Arahantship is the one which is quite hard to wrap one's head around... and it is also unsettling as someone who is not an arahant, to imagine the idea that, despite all the work gone through to become one, it still may not be possible to overcome death. Imagining arahantship as some lame, inconstruable, negative state, as the Buddha often puts it, rather than a true "positive" immortality in which we can still say "I EXIST," is awful.
However, I remember in the Mahaparinirvana Sutta the Buddha says...
3. And the Blessed One said: "Whosoever, Ánanda, has developed, practiced, employed, strengthened, maintained, scrutinized, and brought to perfection the four constituents of psychic power could, if he so desired, remain throughout a world-period or until the end of it. [21] The Tathágata, Ánanda, has done so.
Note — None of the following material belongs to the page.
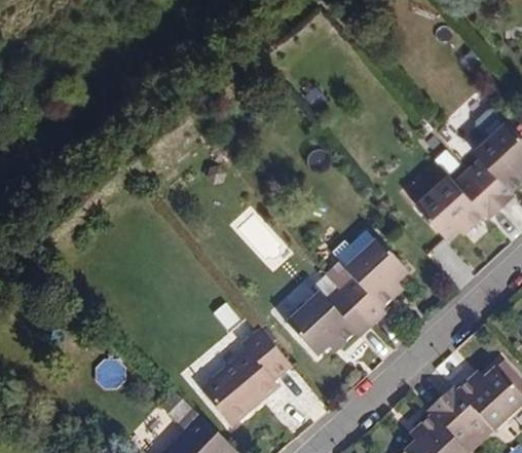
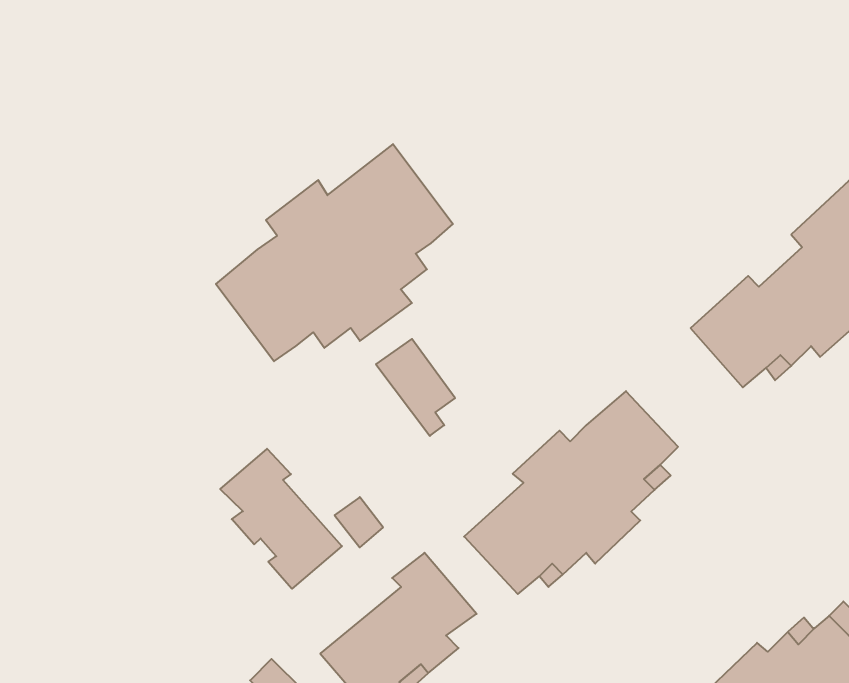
building: none -> [216,144,453,361]
building: none -> [220,449,342,589]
Therefore the Tathágata could, if he so desired, remain throughout a world-period or until the end of it."
4. But the Venerable Ánanda was unable to grasp the plain suggestion, the significant prompting, given by the Blessed One. As though his mind was influenced by Mara, [22] he did not beseech the Blessed One: "May the Blessed One remain, O Lord!. May the Happy One remain, O Lord, throughout the world-period, for the welfare and happiness of the multitude, out of compassion for the world, for the benefit, well being, and happiness of gods and men!"
and later...
48. At these words the Venerable Ánanda spoke to the Blessed One, saying: "May the Blessed One remain, O Lord! May the Happy One remain, O Lord, throughout the world-period, for the welfare and happiness of the multitude, out of compassion for the world, for the benefit, well being, and happiness of gods and men!"
49. And the Blessed One answered, saying: "Enough, Ánanda. Do not entreat the Tathágata, for the time is past, Ánanda, for such an entreaty."
50-51. But for a second and a third time, the Venerable Ánanda said to the Blessed One: "May the Blessed One remain, O Lord! May the Happy One remain, O Lord, throughout the world-period, for the welfare and happiness of the multitude, out of compassion for the world, for the benefit, well being, and happiness of gods and men!"
52. Then the Blessed One said: "Do you have faith, Ánanda, in the Enlightenment of the Tathágata?" And the Venerable Ánanda replied: "Yes, O Lord, I do." "Then how, Ánanda, can you persist against the Tathágata even up to the third time?"
53. Then the Venerable Ánanda said: "This, O Lord, I have heard and learned from the Blessed One himself when the Blessed One said to me: 'Whosoever, Ánanda, has developed, practiced, employed, strengthened, maintained, scrutinized, and brought to perfection the four constituents of psychic power could, if he so desired, remain throughout a world-period or until the end of it. The Tathágata, Ánanda, has done so. Therefore the Tathágata could, if he so desired, remain throughout a world-period or until the end of it.'"
54. "And did you believe it, Ánanda?" "Yes, O Lord, I did." "Then, Ánanda, the fault is yours. Herein have you failed, inasmuch as you were unable to grasp the plain suggestion, the significant prompting given by the Tathágata, and you did not then entreat the Tathágata to remain. For if you had done so, Ánanda, twice the Tathágata might have declined, but the third time he would have consented. Therefore, Ánanda, the fault is yours; herein have you failed.
Maybe you can help me understand this Jhananda.
So - at least until the world/universe implodes back into the Godhead, an arahant or full-on saint does, or can, maintain a positive immortality, in which he can still say "I exist."
Is this the power of a nonreturner, which an arahant keeps after becoming an arahant?
Are there some saintly people, like Christ or others, who maintain a "positive existence," while others have gone into Nirvana?